-- TASK --
Resume the email about digit direction in Arabic script from where it stops, keeping its argument and tone.

From: Tim Moore <fctmoore@hkusua.hku.hk>
Date: Mon, 29 Jan 2001 16:31:22 +0800
Message-ID: <3A752A53.618BAD47@hkusua.hku.hk>
To: www-i18n-comments@w3.org
CC: fctmoore@hkusua.hku.hk
Dear Colleagues,

   I read with interest the Working Draft on Character Model.  I have
one misgiving to do with "bidirectional text".  Clearly,
bidirectionality occurs and must be appropriately handled (most
obviously when scripts with different directionality are mixed).
   My misgiving is more specific (and rather pedantic).  It concerns the
commonly made claim (repeated in Appendix A example A.6) that, in Arabic
script, letters are written right-to-left, while digits are written
left-to-right.  This is a dubious claim, since there is not a clear
basis to determine the "directionality" of digits in a decimal number.

-- COLLECTED DATA --
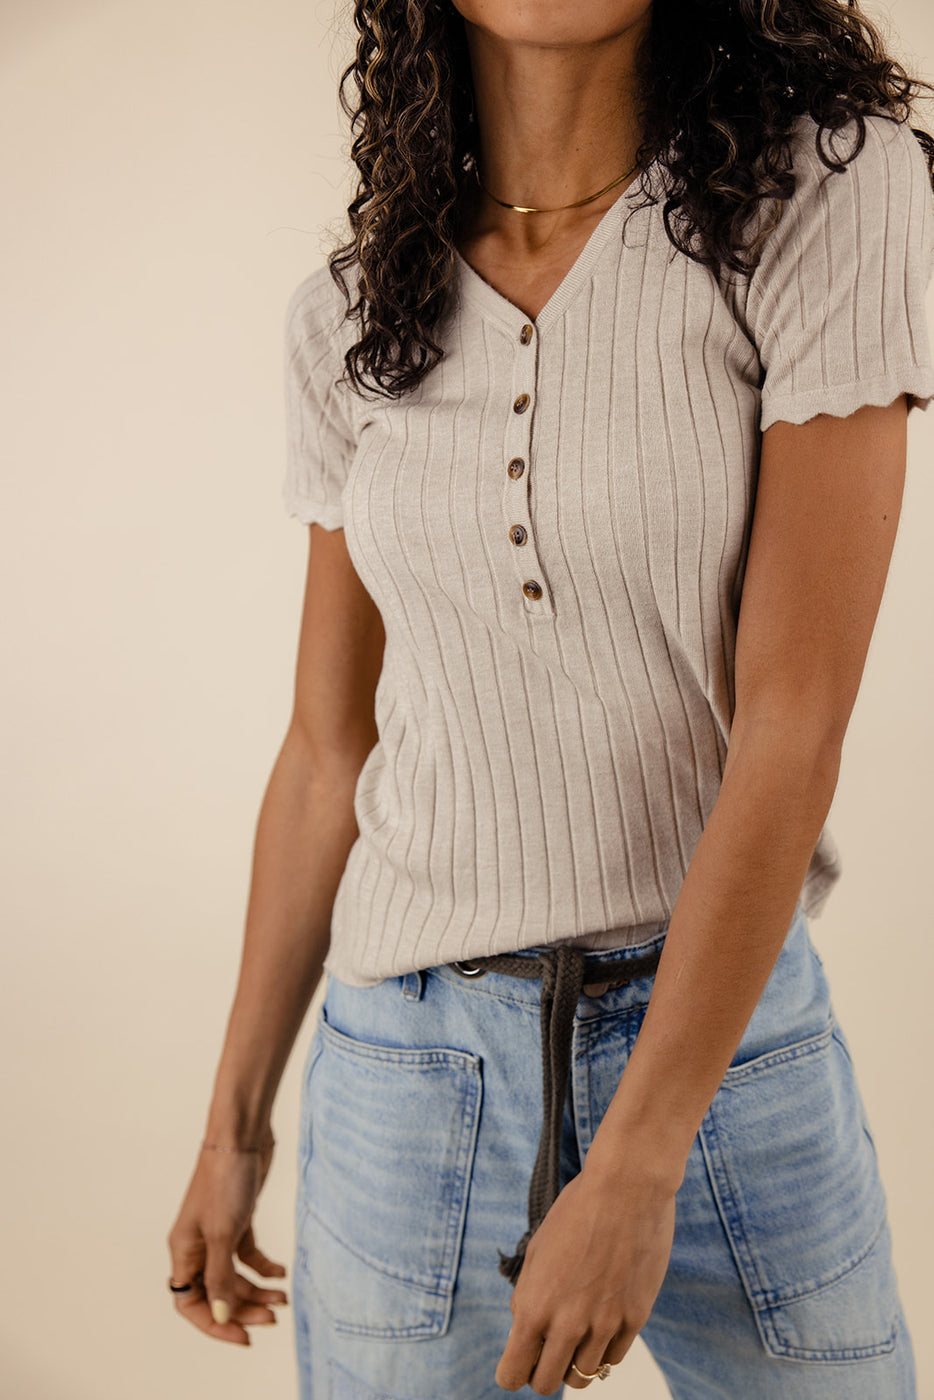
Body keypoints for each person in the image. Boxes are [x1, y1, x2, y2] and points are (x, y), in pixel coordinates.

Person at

-- EXERCISE OUTPUT --
   For instance, consider "62".  Conventionally, in European languages,
this is of course spoken from left to right (and the most significant
digit comes first).  But even in European languages, correspondances are
not always so straightforward, so that "72" in French becomes "sixty
twelve" [soixante douze] when spoken, and in English, "70" can be read
"three score and ten".  It is true that in Arabic the most significant
digit is also placed to the left, but this is a mere convention, so that
it does not follow that the number is "written from left-to-right".
Indeed an Arabic speaker saying the number will in fact utter the
equivalent of "two and sixty" (ithnein wa sittin).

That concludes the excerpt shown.